Fyodor: Well it was basically sloganeering. I went along with it, but it wasn't how I'd really have expressed myself. I want everything to be connected to what's going on inside me, so if I sing, "The world's doomed," it's because I'm doomed. I try to make the connection. I think one of the biggest problems in politics is everybody thinking, "I'm right and you're fucked up." I try to show that in some of my songs, but I never want to preach to people, because people will listen to whatever they're going to listen to. They're going to hear what they want to hear and they'll tune out every thing don't, so there's really no point. I'm not interested in it anyway. Though if I could encourage people to think for themselves…
Boyd: That's something people will either do, or they won't do.

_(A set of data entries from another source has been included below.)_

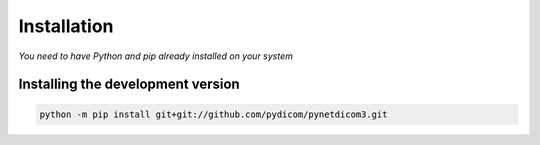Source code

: Installation
============
*You need to have Python and pip already installed on your system*

Installing the development version
----------------------------------

.. code:: shell

   python -m pip install git+git://github.com/pydicom/pynetdicom3.git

Fyodor: That's probably true - it's kind of an impossible dream for me, anyway. I like to write songs that invite people in by giving them something to relate to, and then put it in a context in which what they're relating to is something they would have seen in other people; like this is them, not me. So I try to create that cognitive dissonance, so that people have to see in themselves what they don't want to see; or see in other people things that they don't like, that are in them. So on the other hand, if people just think it's all a big goof, well aesthetically I prefer that to being taken overly seriously. Although I know on the other hand… I know that only when people start writing about what a genius I am, that's the only time I'll ever get popular - like The Talking Heads and all that kind of crap. That always pissed me off, when people would come up in my face and go, "Don't you realize what a genius David Byrne is?" That always used to piss me off so much, just because his lyrics never made any sense.
Boyd: Maybe if you started writing lyrics people didn't quite understand, they'd think, "This guy must be really smart, because he knows what this means, and I can't quite catch on."
Fyodor: I just can't bring myself to do that. Not for moral reasons - I just don't know how. This is the only thing I know how to do, really, is writing these songs that are results of dilemmas that I'm going through, and yet at the same time, seeing the absurdity of it all. I'm just now finishing songs that I wrote years ago, when I was really depressed. It's like, "I'm going into the studio next week, I guess I'd better finish up that song." I started "The Blackness" ten years ago; I started finishing it a couple years ago, when I was driving into the mountains and thinking about how I was polluting the mountains in order to appreciate them. That's when I started writing the lines of, "I know the arguments are good and long, about how all that I do is wrong." On the other hand, I know that you just have to not give a shit, or the best thing you can do environmentally is to kill yourself. When I pointed that out to someone, they said that if that's true, then what you want to do is take as many people with you first…
Boyd: That's really deep ecology - six feet under!
Fyodor: The richer, the better, of course. The rich use more resources… So you could go to some disco and try and kill as many rich people as you can at one time…
Boyd: Yeah, that's what David Berkowitz wanted to do. He was going to do it the very night they caught him. Darn the luck, huh?